Um 17.30 Uhr hatte Ministerium wichtige Informationen zum Verdächtigen
FOCUS-online-Recherchen legen eine andere Version der Ereignisse nach dem Solinger Terroranschlag nahe, als die Flüchtlingsministerin Paul bisher verbreitet hat. Demnach verfügten hochrangige Ministeriale aus ihrem Haus an jenem 24. August bereits gegen 17.30 Uhr über wichtige Teile der Ausländerakte des mutmaßlichen Terroristen Issa al H. Ehe man aber die Ministeriumsleitung alarmierte, versuchte man den kompletten Sachverhalt durch Rücksprache mit dem zuständigen Ausländeramt in Bielefeld zu klären – das zog sich hin. Schließlich beschlossen die Ministerialen am Abend, die Hausspitze zu unterrichten.
Das Flüchtlingsministerium blieb auf Anfrage bei seiner Darstellung, am Samstagabend hätten „keinerlei gesicherte Informationen“ dazu vorgelegen, dass es sich bei dem Attentäter um den abschiebepflichtigen Flüchtling handelte, hieß es. Gesicherte Daten hätte es „erst am Sonntag“ gegeben.
Wie es angesichts der vorliegenden Mail zu dieser Einschätzung kommen kann, wird jetzt Paul demnächst wohl auch im parlamentarischen Untersuchungsausschuss erklären müssen, der die Vorgänge innerhalb der Landesregierung bei der Bewältigung der Krisenlage in Solingen aufarbeitet.
Kritik aus der Opposition
Lisa-Kristin Kapteinat, Vize-Fraktionschefin der SPD im Düsseldorfer Landtag, warf Ministerin Paul vor, „eine Antwort auf die Frage, seit wann sie über die Zuständigkeit ihres Hauses bei der Aufklärung des Anschlags von Solingen Bescheid wusste“ zu verweigern. Paul ignoriere die einfachsten Fragen und setze „damit ihre Salamitaktik fort, die Sachverhalte rund um den Anschlag nur scheibchenweise und nie proaktiv“ einzuräumen, befand die SPD-Politikerin. „Frau Paul scheint bestimmte Aspekte ihres Verhaltens am Wochenende des Anschlags vertuschen zu wollen. Spätestens bei ihrer Befragung im Untersuchungsausschuss wird das mögliche Versagen in vollem Umfang ans Licht kommen.“
Laut dem innenpolitischen Sprecher der FDP-Landtagsfraktion, Marc Lürbke legt „der Fall Solingen ein gravierendes Führungsversagen im Fluchtministerium von Ministerin Paul offen. Hier geht es nicht nur um Kommunikationsprobleme – hier geht es um eine ministerielle Verantwortungslosigkeit, die die Sicherheit unserer Bürger riskiert. Eine geplante Abschiebung scheitert wegen interner Missstände, Sicherheitsbedenken werden offenbar ignoriert: Das ist ein Skandal, der alle Alarmglocken schrillen lassen muss“.

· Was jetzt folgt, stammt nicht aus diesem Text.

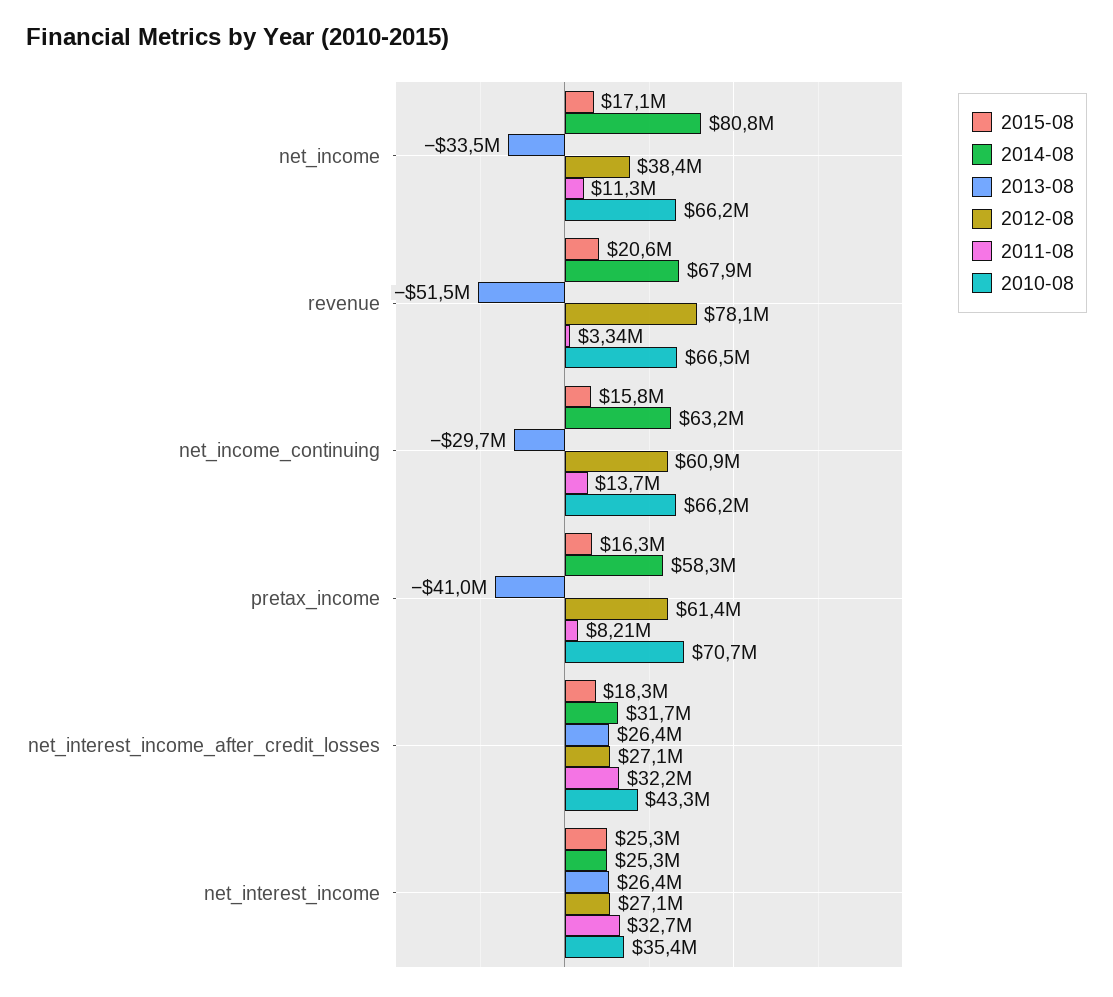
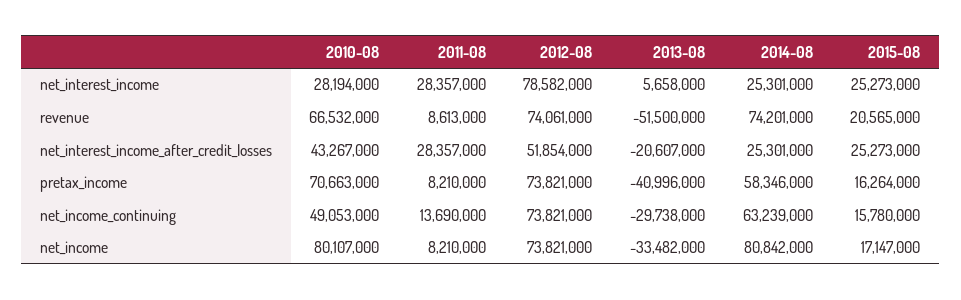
2012-08, net_income: 38400000 -> 73821000
2011-08, net_income: 11300000 -> 8210000
2010-08, net_income: 66200000 -> 80107000
2014-08, revenue: 67900000 -> 74201000
2012-08, revenue: 78100000 -> 74061000
2011-08, revenue: 3340000 -> 8613000
2012-08, net_income_continuing: 60900000 -> 73821000
2010-08, net_income_continuing: 66200000 -> 49053000
2012-08, pretax_income: 61400000 -> 73821000
2015-08, net_interest_income_after_credit_losses: 18300000 -> 25273000
2014-08, net_interest_income_after_credit_losses: 31700000 -> 25301000
2013-08, net_interest_income_after_credit_losses: 26400000 -> -20607000
2012-08, net_interest_income_after_credit_losses: 27100000 -> 51854000
2011-08, net_interest_income_after_credit_losses: 32200000 -> 28357000
2013-08, net_interest_income: 26400000 -> 5658000
2012-08, net_interest_income: 27100000 -> 78582000
2011-08, net_interest_income: 32700000 -> 28357000
2010-08, net_interest_income: 35400000 -> 28194000

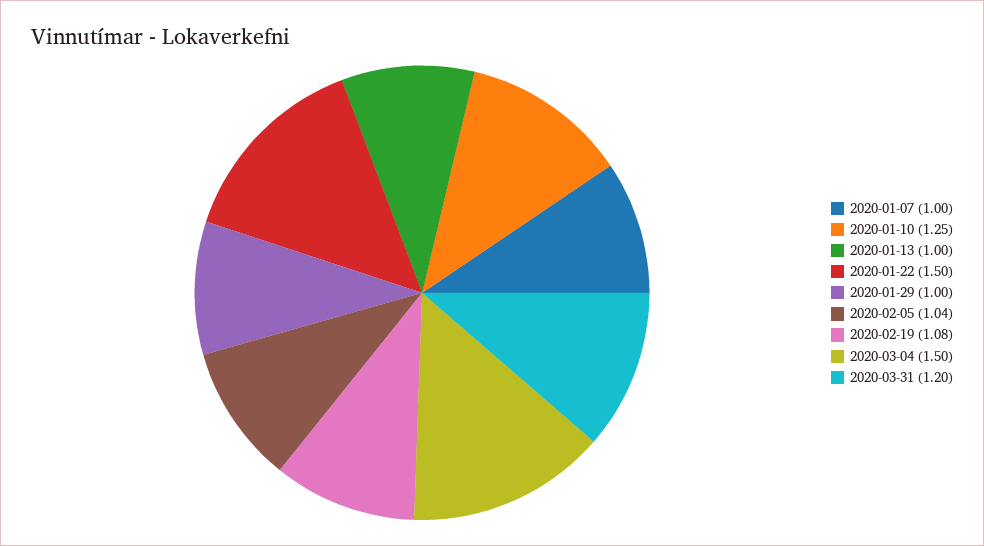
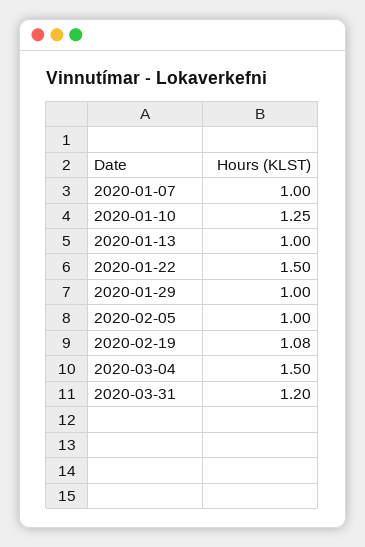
2020-02-05: 1.04 -> 1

Es sei die Pflicht einer Ministerin, so der Liberale weiter, „über sicherheitsrelevante Fälle Bescheid zu wissen und Abläufe in ihrem Haus fest im Griff zu haben. Dass dies hier offenbar nicht der Fall war, wirft die Frage auf: Ist Ministerin Paul überhaupt in der Lage, ihrem Amt gerecht zu werden? Noch alarmierender ist der Verdacht, dass diese massiven Fehler möglicherweise bewusst vertuscht werden sollten – das wäre absolut inakzeptabel“.